Cosmo Bedford Hotel, Bloomsbury Square, London, Friday morning, 1 September 2000

Wednesday morning we explored Rye on foot.  The old former port is as picturesque as ever but badly needs to "pedestrianise" many of its old streets.  Like most medieval towns it makes for confusing and stressful driving, and giving cars the complete run of the place rather ruins it for pedestrians, as well as marring its beauty.  Only once did we find even a crossing vouchsafed to pedestrians.  I had thought to revisit the Mermaid Inn (right), where we stayed when I was thirteen; but now it is just ludicrously overpriced--obviously with a deliberate intent to exclude riffraff like us, even (or especially) for lunch.

Thursday morning we visited the cathedral in Canterbury.  It is a curiously split-level affair; at the front of the nave you go either upstairs to the choir or downstairs to a crypt that extends under the whole eastern half of the cathedral.  Of course, we did both.  The crypt contains a great deal of beautiful stonework of the Norman period, and some vestiges of later frescoes.  In the center some of the massive arches of the Norman groined vault are filled in with delicate late-gothic traceries, for a wonderfully contrastive effect.  Upstairs in the choir is also a lot of Norman work; and an effect of airy spaciousness, not usually associated with Norman work, is achieved through an eastern secondary pair of transepts (the south one shown left from the outside), since this secondary crossing is not interrupted or punctuated by any screen or anything.

We eschewed the motorway in favor of the old Roman roadway between Canterbury and London, the same that Chaucer's pilgrims trod.  Alas we did not catch sight of "Bob-up-and-down," the elusive town mentioned in the Manciple's prologue and hilariously hymned by G. K. Chesterton in The Coloured Lands.

Friday evening:

This morning we went to the British Museum at opening time to see the Elgin Marbles and a few other Greek antiquities before Stas had to depart yet again for an appointment in Tunbridge Wells, this time by train from Charing Cross.  The Elgin Marbles (no longer so termed by the museum) are the cream of what survives of the original sculptural ornamentation of the Parthenon.  The museum got them from Lord Elgin, who bought them off the Turks, who were hostile occupiers of Greece at the time.  The museum insists that this was all legal at the time and that it is itself barred by law from repatriating the carvings.  I wish this line of argument, still stinking from its recent employment in the Jewish gold scandal in Switzerland, all the success it deserves.  (One must admit, however, that it was a good thing for these carvings to have been brought indoors out of the rain, as it meant that the air pollution of the next two centuries--though probably worse in London than in Athens for most of that time--was vastly less potent to corrode the marble.)  Here we see some of the full-round carvings of the eastern pediment, above the temple's entrance; the missing center depicted the birth of Athena, the city's patron goddess and dedicatee of the temple.  Speaking of pediments, I must say I laughed aloud at a recent news story in which the museum administration complained of being "mugged" by alleged sharp practice involving stone for one of the museum's own pediments.

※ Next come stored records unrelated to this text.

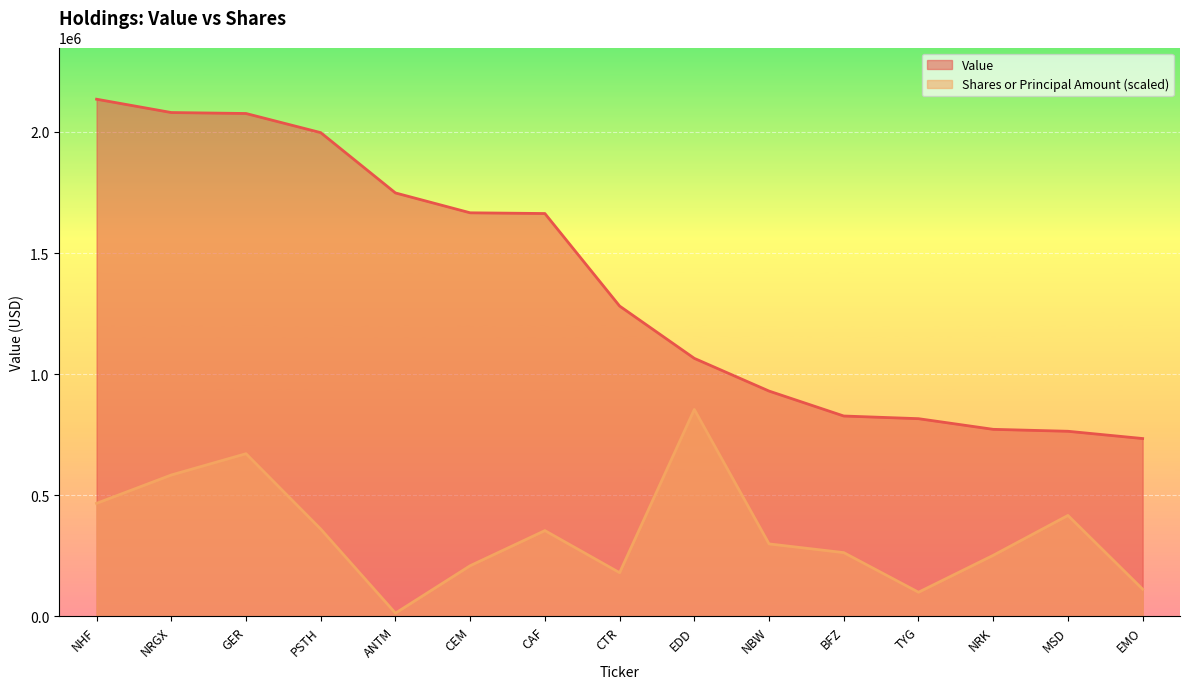

What position from the left is ANTM?

5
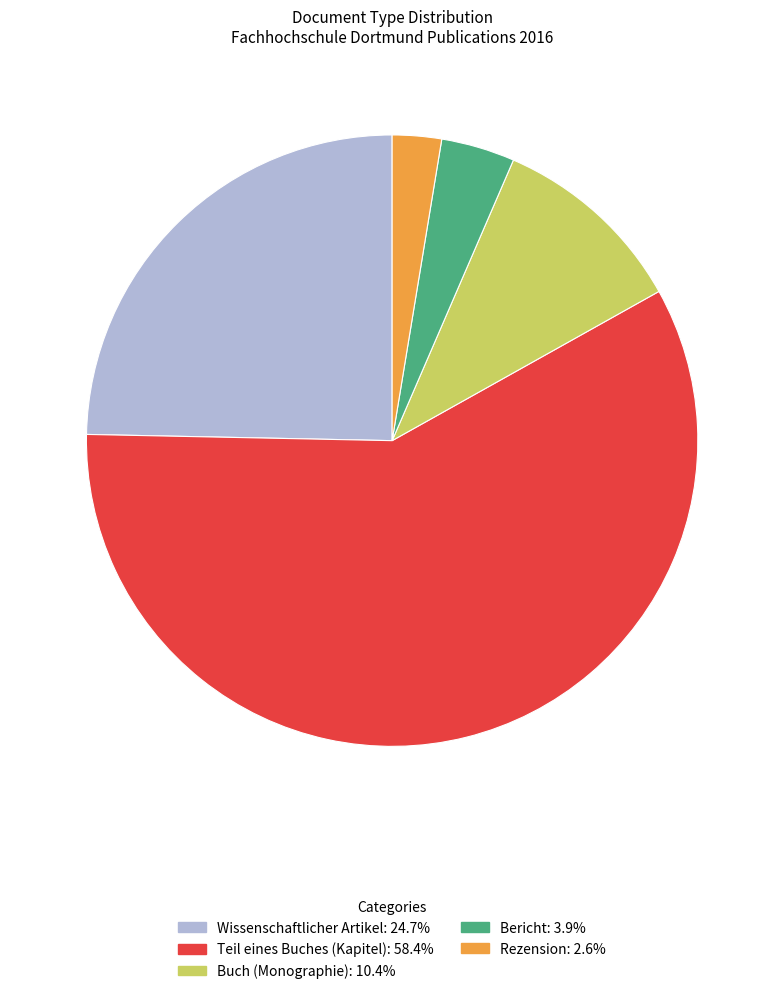

Which slice represents more than half of the pie?

Teil eines Buches (Kapitel)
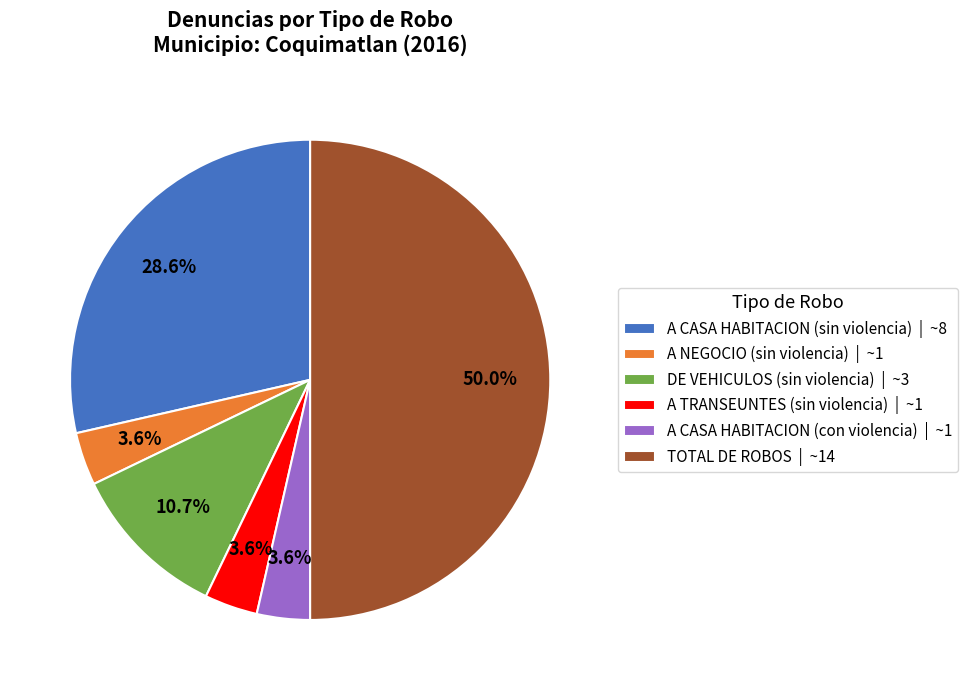

To the nearest percent, what is the combined percentage of DE VEHICULOS (sin violencia) and A CASA HABITACION (con violencia)?

14%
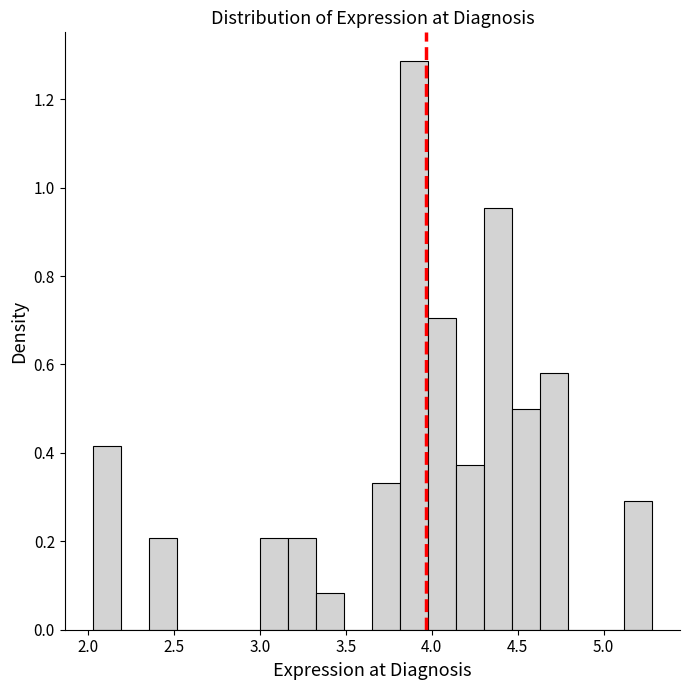

Read against the x-axis, roughly where is the centre of the tallest bar?

3.90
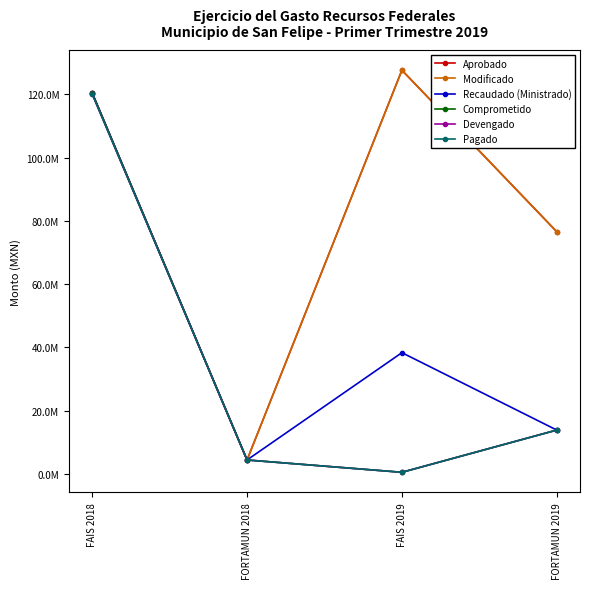

True or false: Aprobado and Pagado cross at least once.

False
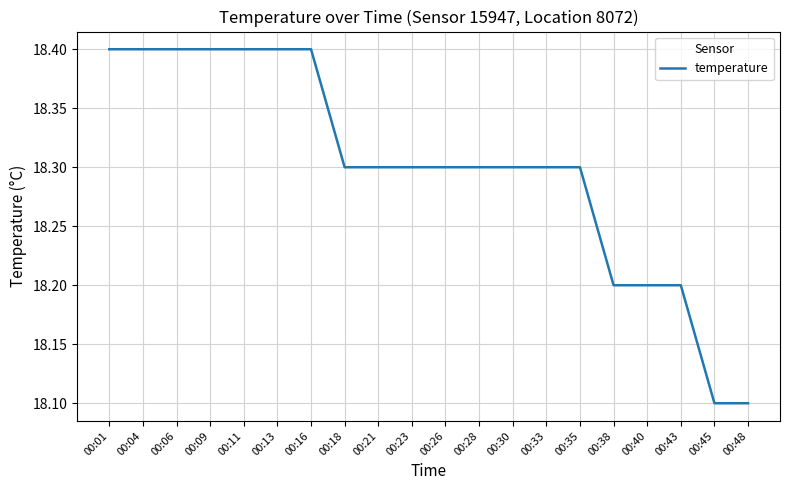

Approximately how many times larger is the value at 00:23 compared to 00:26?

1.0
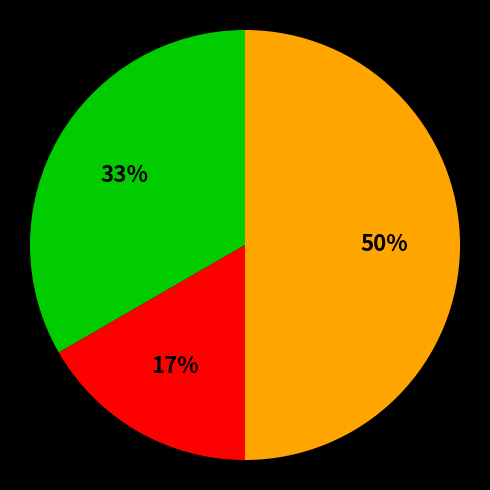

To the nearest percent, what is the difference between the largest and smallest slice percentages?

33%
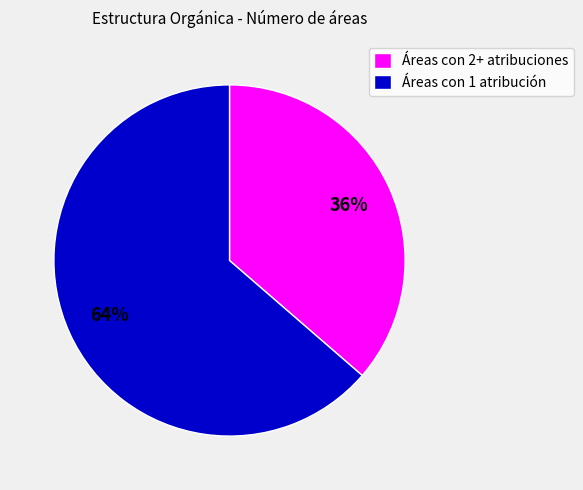

Does any single category account for the majority?

Yes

These are panels from a frieze that would scarcely have been visible in situ.   Note how the long evolutionary increase in equine size over the past forty or fifty million years, from the Eocene to the present, still has a substantial way to go.  (The golden age of Greece was just an eyeblink ago in terms of such geologic time, of course, but selective breeding under domestication accelerates the evolutionary process enormously, which is why Darwin uses it as a starting point for his On the Origin of Species.)  These horses are so small in relation to human stature that it's a wonder to see them ridden astride at all, and no wonder that ancient warriors are usually represented as fighting from chariots drawn by teams.

Metopes like this one would have been much more conspicuous, as well as being carved in much higher relief.  Around the outside of the building, at the top, these alternated with triglyphs (the Doric order's homage to wooden beam ends, each resembling the Roman numeral III); they depict the mythic battle between the Lapiths and the Centaurs.  Again one can see that the equine portions of the centaur's anatomy seem strangely small in relation to the human anatomy of both combatants.

I had seen the Elgin marbles before, but the prospect of seeing the Parthenon itself in just a few days lent particular piquancy to the experience. We also saw this famous bust of Pericles, and numerous fine red-figure vases including one with this image of a symposiast.

After seeing Stas off I took the children to Pollock's Toy Museum and toy theatre shop.  The proprietor was tickled at my request for new gels for a 1968 Pollock's Regency toy theatre, which he was able to fulfill only because "nothing is ever thrown out around here."  After that the children asked to go to a library with a children's department, which I found on Theobald Street after a little excursion through lawyer-land--tube to Chancery Lane, and walk past Gray's Inn.